ABK (Tuesday, 7:30 p.m.)
Juggalos will be out in droves for a show starring ABK, aka Anybody Killa, along with Critical Bill.
Native American rapper ABK draws heavily on his heritage, blending gangsta rap aesthetics with dark humor and horrcore imagery for a sound he calls “spiritual rap.”
Rap-rock quintet Critical Bill smashes heavy guitar and bass riffs together with funky beats and wobbly turntablism.
ABK and Critical Bill appear with Tragedy, Knothead, Twisted Insane and more ($10/advance, $15/day of show).
Jennifer Knapp and Derek Webb (Wednesday, 8 p.m.)
Folk-rockers Jennifer Knapp and Derek Webb combine their shared progressive faith for an evening of stripped-down, thoughtful music ($15).
Both have been outspoken about their beliefs on matters of sexuality and politics, especially in context of Christianity.
Webb says last year’s “Stockholme Syndrome,” was self-released as a digital album because it “apparently crossed the line” of what his label was willing to publish.
Grammy-nominated and Dove Award-winning Knapp’s forthcoming “Letting Go” (May 11) marks her first release of original material in nine years.
The Used (Thursday, 8 p.m.)
The latest album by The Used, “Artwork,” isn’t exactly what fans are used to.

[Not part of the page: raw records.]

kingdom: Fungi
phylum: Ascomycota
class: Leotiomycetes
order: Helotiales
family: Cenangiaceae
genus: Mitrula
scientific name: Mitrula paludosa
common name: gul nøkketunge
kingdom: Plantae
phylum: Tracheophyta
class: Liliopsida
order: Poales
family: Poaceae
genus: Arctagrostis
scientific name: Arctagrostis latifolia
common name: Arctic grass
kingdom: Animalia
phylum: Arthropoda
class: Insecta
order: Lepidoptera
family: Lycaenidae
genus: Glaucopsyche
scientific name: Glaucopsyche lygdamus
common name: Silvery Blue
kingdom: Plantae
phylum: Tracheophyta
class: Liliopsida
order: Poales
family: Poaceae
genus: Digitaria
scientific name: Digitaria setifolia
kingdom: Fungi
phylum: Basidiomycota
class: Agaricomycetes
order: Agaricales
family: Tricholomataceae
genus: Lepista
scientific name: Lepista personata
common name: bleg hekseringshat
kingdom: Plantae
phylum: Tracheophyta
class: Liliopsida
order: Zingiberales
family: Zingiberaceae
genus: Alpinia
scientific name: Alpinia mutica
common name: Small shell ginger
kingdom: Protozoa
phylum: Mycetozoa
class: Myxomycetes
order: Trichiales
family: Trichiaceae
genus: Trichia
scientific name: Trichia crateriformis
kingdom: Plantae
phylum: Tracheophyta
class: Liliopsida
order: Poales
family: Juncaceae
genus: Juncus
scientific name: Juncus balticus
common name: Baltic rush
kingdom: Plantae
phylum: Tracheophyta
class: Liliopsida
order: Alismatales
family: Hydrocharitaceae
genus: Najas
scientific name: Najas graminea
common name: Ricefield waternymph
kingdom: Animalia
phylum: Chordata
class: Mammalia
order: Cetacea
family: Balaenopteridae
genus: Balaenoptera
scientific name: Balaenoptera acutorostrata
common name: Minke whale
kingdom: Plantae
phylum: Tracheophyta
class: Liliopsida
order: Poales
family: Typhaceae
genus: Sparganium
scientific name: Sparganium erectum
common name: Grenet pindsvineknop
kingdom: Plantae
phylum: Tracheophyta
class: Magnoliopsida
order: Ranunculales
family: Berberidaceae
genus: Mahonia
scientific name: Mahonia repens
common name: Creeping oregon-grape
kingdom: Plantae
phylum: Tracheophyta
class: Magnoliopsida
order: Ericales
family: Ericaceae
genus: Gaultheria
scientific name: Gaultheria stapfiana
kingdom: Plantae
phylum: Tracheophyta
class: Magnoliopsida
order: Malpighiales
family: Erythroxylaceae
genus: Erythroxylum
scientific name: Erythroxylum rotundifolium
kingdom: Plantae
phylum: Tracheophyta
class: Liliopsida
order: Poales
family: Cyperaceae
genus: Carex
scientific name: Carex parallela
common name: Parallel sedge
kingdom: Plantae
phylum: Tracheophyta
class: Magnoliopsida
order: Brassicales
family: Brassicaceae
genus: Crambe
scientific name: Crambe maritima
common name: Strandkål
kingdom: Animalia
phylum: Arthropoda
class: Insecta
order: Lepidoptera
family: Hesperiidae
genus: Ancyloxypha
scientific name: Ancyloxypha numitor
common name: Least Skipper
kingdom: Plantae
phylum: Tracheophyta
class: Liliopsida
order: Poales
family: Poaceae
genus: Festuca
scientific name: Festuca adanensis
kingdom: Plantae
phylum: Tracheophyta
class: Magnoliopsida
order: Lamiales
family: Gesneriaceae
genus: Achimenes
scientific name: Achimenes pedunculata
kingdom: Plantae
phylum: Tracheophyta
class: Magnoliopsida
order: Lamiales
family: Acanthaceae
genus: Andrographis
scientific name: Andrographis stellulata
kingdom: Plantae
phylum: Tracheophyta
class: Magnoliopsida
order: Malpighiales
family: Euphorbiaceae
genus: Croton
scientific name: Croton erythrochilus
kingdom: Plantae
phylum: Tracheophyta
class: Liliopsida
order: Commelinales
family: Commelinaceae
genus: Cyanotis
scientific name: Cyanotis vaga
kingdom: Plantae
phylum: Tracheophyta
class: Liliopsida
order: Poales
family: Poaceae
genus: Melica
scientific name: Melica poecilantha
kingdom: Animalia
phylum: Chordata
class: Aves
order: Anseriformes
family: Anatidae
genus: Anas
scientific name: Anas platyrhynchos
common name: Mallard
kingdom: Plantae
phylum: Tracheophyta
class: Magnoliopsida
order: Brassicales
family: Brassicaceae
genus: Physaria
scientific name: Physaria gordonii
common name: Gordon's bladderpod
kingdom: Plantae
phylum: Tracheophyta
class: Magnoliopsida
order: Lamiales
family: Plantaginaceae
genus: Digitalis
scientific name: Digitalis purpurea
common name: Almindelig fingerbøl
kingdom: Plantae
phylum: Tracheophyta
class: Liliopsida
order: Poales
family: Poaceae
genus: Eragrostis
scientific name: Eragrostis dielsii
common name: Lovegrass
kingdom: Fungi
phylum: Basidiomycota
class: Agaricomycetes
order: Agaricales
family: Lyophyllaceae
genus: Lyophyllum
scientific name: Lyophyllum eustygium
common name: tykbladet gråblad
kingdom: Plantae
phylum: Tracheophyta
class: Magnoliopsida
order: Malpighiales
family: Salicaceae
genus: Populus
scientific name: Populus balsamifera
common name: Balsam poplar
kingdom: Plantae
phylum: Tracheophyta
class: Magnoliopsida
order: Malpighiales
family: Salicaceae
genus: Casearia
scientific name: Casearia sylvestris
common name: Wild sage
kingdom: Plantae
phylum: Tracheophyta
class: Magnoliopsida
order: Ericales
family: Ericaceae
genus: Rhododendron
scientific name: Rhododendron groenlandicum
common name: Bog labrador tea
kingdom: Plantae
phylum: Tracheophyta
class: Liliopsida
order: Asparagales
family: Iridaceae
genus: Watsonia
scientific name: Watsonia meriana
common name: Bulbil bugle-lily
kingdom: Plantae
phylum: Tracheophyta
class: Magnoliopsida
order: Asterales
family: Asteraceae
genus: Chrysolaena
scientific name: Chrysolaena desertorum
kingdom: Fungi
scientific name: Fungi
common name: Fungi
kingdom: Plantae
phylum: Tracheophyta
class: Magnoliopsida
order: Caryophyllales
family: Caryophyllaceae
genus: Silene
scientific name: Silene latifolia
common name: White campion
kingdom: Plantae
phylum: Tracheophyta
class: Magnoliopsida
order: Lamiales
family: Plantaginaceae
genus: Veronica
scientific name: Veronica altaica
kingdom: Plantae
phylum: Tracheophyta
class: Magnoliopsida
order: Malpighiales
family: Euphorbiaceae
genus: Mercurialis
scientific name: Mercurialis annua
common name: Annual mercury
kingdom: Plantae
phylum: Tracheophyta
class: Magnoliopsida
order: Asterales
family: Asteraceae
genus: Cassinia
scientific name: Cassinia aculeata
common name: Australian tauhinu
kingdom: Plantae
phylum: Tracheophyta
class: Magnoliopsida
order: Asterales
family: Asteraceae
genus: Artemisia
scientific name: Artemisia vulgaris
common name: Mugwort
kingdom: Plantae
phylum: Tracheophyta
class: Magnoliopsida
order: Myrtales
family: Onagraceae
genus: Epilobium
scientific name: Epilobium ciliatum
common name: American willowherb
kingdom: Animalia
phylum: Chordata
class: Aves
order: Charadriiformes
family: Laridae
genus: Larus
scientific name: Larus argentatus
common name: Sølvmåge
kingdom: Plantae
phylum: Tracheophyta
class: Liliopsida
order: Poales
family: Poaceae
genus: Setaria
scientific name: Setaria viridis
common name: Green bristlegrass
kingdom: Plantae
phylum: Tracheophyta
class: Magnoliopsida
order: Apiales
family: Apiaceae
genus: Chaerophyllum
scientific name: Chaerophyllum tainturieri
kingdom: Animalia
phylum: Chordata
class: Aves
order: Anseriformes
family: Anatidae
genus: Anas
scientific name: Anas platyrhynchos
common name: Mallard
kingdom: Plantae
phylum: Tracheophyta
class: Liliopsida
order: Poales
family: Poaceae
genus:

The platinum-selling rock band experienced a series of firsts during of the making of its fourth album: the first with new drummer Dan Whiteside, the first at the band’s newly restructured Reprise Records home, and the first not produced by Goldfinger frontman John Feldman.
But ultimately the band felt like it achieved its intent of creating a record self-described as “gross pop.”
The Used appears with New Medicine and Far ($25).